Rhoads has a very simple response to those concerns.

"Look at the community in general, our nation in general, you see this data that substance use, of overdoses, are rising," she said. "And how wonderful it is that we have this free, safe medication that really can be available to anybody."

Kirsten Vinther, a health educator and prevention specialist at Cal Poly, told The Tribune in an email that she and others at the university have greatly expanded educational outreach to students about Narcan over the last several years by giving presentations to all the fraternity and sorority executive council leadership and resident advisors.

But knowing about Narcan and having easy access to it are different things. Vinther noted that though Cal Poly may not have concrete data that prove students are overdosing on opioids, the data from the county show opioid overdoses have increased — a trend that is likely reflected in the campus community.

"Our students on campus are also part of the San Luis Obispo community. The more members of our community who have Narcan and understand how to use it, the better equipped we all are to respond in an overdose emergency," she wrote in an email.

There's also fear that because Narcan is a drug, people could become addicted to it or overdose on it, Rhoads said.

That's simply untrue, she said.

Additionally, anyone who takes Narcan who is not experiencing an opioid overdose will likely not feel anything because its sole job is to block the effects of opioids on the brain and restore breathing.

In other words, if there are no opioids in the person's system, nothing will change.

Winstead noted the fear that Narcan enables people to continue to abuse substances is fundamentally focused in the wrong direction when faced with the issue of addressing the opioid epidemic and drug abuse in the community.

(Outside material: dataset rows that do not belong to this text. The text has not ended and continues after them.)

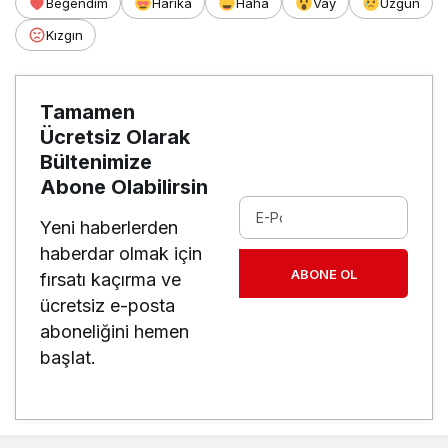
Beğendim
Harika
Haha
Vay
Üzgün
Kızgın
Tamamen
Ücretsiz Olarak
Bültenimize
Abone Olabilirsin
Yeni haberlerden
haberdar olmak için
ABONE OL
fırsatı kaçırma ve
ücretsiz e-posta
aboneliğini hemen
başlat.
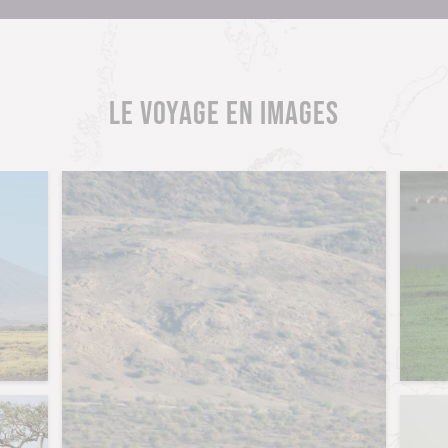
LE VOYAGE EN IMAGES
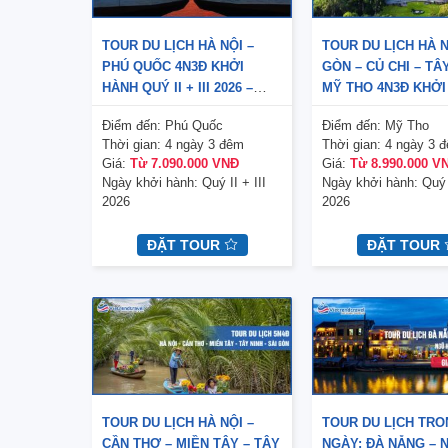
TOUR DU LỊCH HÀ NỘI –
TOUR DU LỊCH HÀ N
PHÚ QUỐC 4N3Đ KHỞI
GÒN – CỦ CHI – TÂY
HÀNH QUÝ II + III 2026 –
MỸ THO 4N3Đ KHỞI
BAY VNA
QUÝ II + III 2026 –
Điểm đến:
Phú Quốc
Điểm đến:
Mỹ Tho
Thời gian:
4 ngày 3 đêm
Thời gian:
4 ngày 3 
Giá:
Từ 7.090.000 VNĐ
Giá:
Từ 8.990.000 V
Ngày khởi hành:
Quý II + III
Ngày khởi hành:
Quý 
2026
2026
ĐẶT TOUR
ĐẶT TOUR
TOUR DU LỊCH HÀ NỘI –
TOUR DU LỊCH TR
CẦN THƠ – MIỀN TÂY – TÂY
NGÀY: ĐÀ NẴNG – 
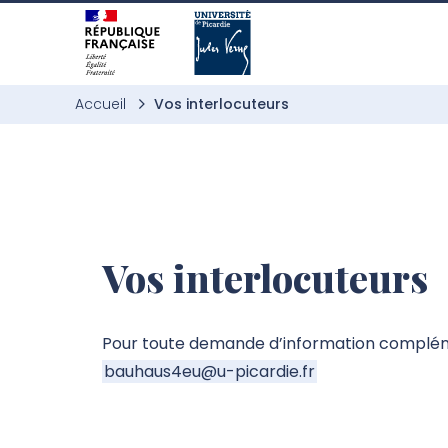
Aller à l’entête de page
Aller au menu principale
Aller au contenu principal
Aller à la recherche
Passer aux cookies
Aller au pied de page
Accueil
Vos interlocuteurs
Vos interlocuteurs
Pour toute demande d’information complém
bauhaus4eu@u-picardie.fr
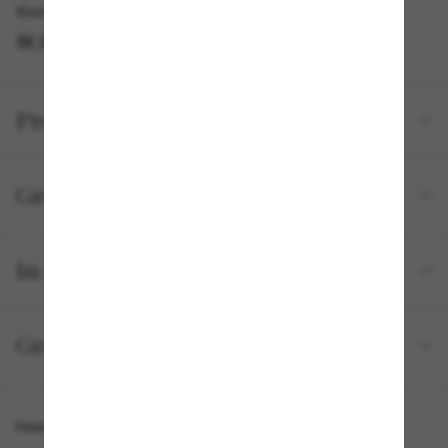
Kostenlose Abholung am selben Tag verfügbar
IM STORE FINDEN
Produktdetails
Größe und Passform
In deiner Bestellung inbegriffen
Gratisversand und -Retouren
Homepage
/
Chanel
/
Square Sunglasses CH4281QH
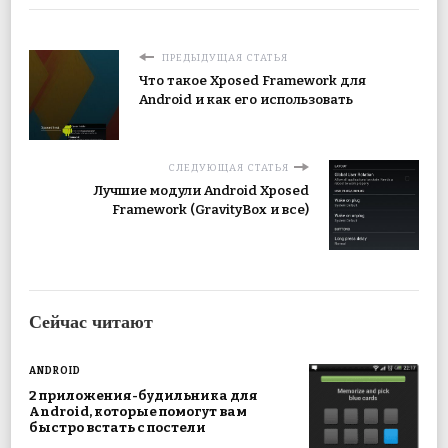
ПРЕДЫДУЩАЯ СТАТЬЯ
Что такое Xposed Framework для
Android и как его использовать
СЛЕДУЮЩАЯ СТАТЬЯ
Лучшие модули Android Xposed
Framework (GravityBox и все)
Сейчас читают
ANDROID
2 приложения-будильника для
Android, которые помогут вам
быстро встать с постели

"Dead people can't recover," Winstead said of substance addiction or abuse problems. "So if someone is in the throes of addiction and that's why they're using drugs ... or our students or anyone else is experiencing mental health crises and they're self-medicating around that — in order for them to make progress as a human, they need to be alive."

It's vital, Winstead said, to remember that Narcan is just like that fire extinguisher in your home — you hope to never use it, but it's there in case of an emergency.

"Your kid might not be experiencing long-term addiction. They may just take a drug at a party one time," she said. "Should they die from that because they didn't know better? No. Nobody should have to pay with their lives because their drugs are contaminated with fentanyl."

How to get help

If you or anyone you know are concerned about drug use or potential drug misuse or abuse, Mustangs for Recovery is an on-campus resource to help students. For those off campus or in the broader San Luis Obispo County community, there are resources available via Friday Night Live, or through San Luis Obispo County Behavioral Health's Drug & Alcohol services.

Additionally, SLO Bangers, a local syringe exchange and overdose prevention program led in part by Winstead, has overdose prevention training and overdose response kits — which include Narcan and fentanyl test strips — available for free. They can be contacted by calling or texting 805-458-0123 or messaging them via Facebook or Instagram.

If you are in crisis, please call the Central Coast Hotline at 800-783-0607. You may also call the National Suicide Prevention Lifeline at 800-273-8255 or text HELLO to 741-741.

CORRECTION: This article was updated to indicate the correct faculty member at UT Austin who had heard about the off-campus student overdoses in 2016, Lucas Hill.